Digital humanities


Maintained by: David J. Birnbaum (djbpitt@gmail.com) [Creative Commons BY-NC-SA 3.0 Unported License] Last modified: 2015-03-23T03:47:54+0000


XQuery assignment #1

Use the 42 Shakespeare plays that have been uploaded to Obdurodon to do the following:

  1. Find all of the titles of all of the Shakespeare texts in the corpus. You’ll need to read our posting on the main course page on Obdurodon for information about how to address the collection of plays, and also about how to retrieve the full text of one of the plays so that you can look at it and see where the title is, which you’ll need to know in order to construct the XPath to retrieve it. The simplest answer is a single XPath expression. The output should look something like (there are 42 of them):

    <title xmlns="http://www.tei-c.org/ns/1.0">Othello, the Moor of Venice</title>
    <title xmlns="http://www.tei-c.org/ns/1.0">The Second Part of King Henry the Fourth</title>
    <title xmlns="http://www.tei-c.org/ns/1.0">The Taming of the Shrew</title>

    Here are two important issues:

  2. Modify your XPath above to return just the text of the titles, without the tags. You can do that by using text() or data() or string() (which you might want to look up in Kay or at w3schools). Your answer should look something like:
    Othello, the Moor of Venice
    The Second Part of King Henry the Fourth
    The Taming of the Shrew
  3. Fourteen of the 42 plays have more than 40 unique speakers. Find those plays and return their titles. You will need to use count() and distinct-values() (and don’t forget the TEI namespace!). Find the collection, drill down to the <TEI> elements in the collection (you know there are 42 of them), then filter them based on whether or not they contain more than 40 distinct <speaker> element values. Once you’re getting the 14 plays that meet that description, you can add a path step to retrieve their titles.
  4. Modify your solution to the preceding question #3 to return just the text of the play titles, without the <title> tags. You can take the same approach as you did for the transition from question #1 to question #2.

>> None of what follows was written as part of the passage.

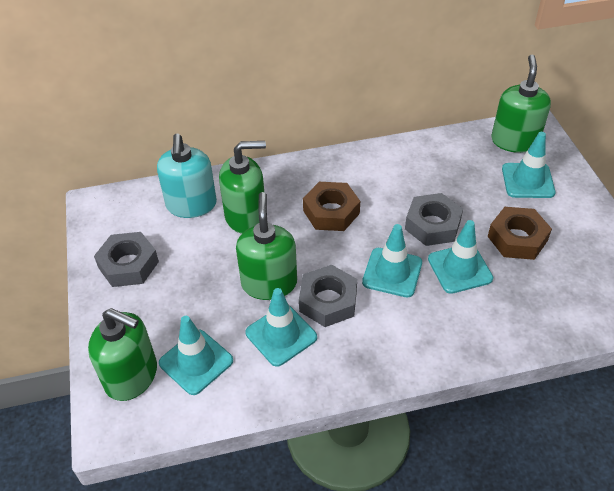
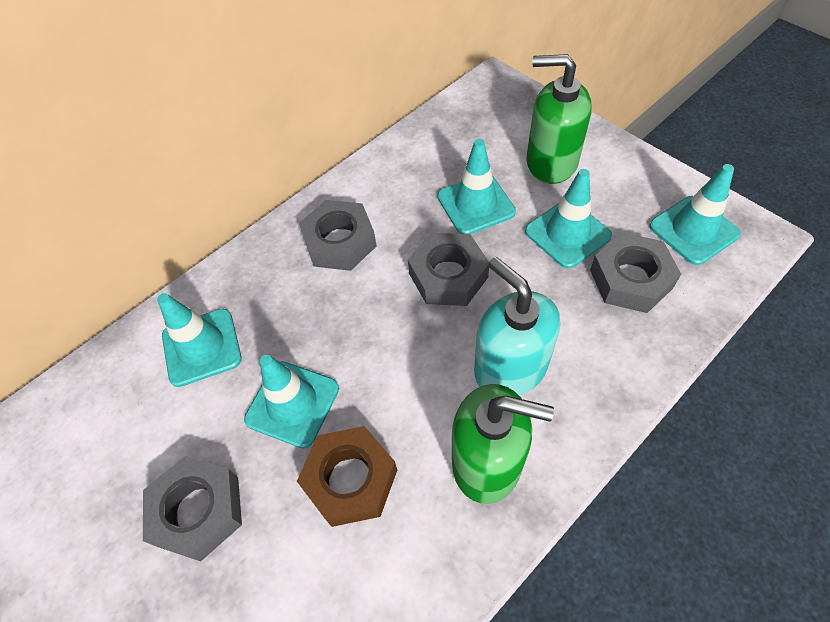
brown nut: 2 -> 1
green soap dispenser: 4 -> 2
grey nut: 3 -> 4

Copy and paste your XQuery expressions from eXide into a plain-text document (you can create one in <oXygen/> or in the plain-text editor of your choice) and upload that document as your homework submission. Do not use Word, which may turn your well-formed straight apostrophes and quotation marks into curly ones, which don’t have the same meaning and which will result in invalid XQuery code. We do not need the results returned by your query; all we need is the XQuery expression itself.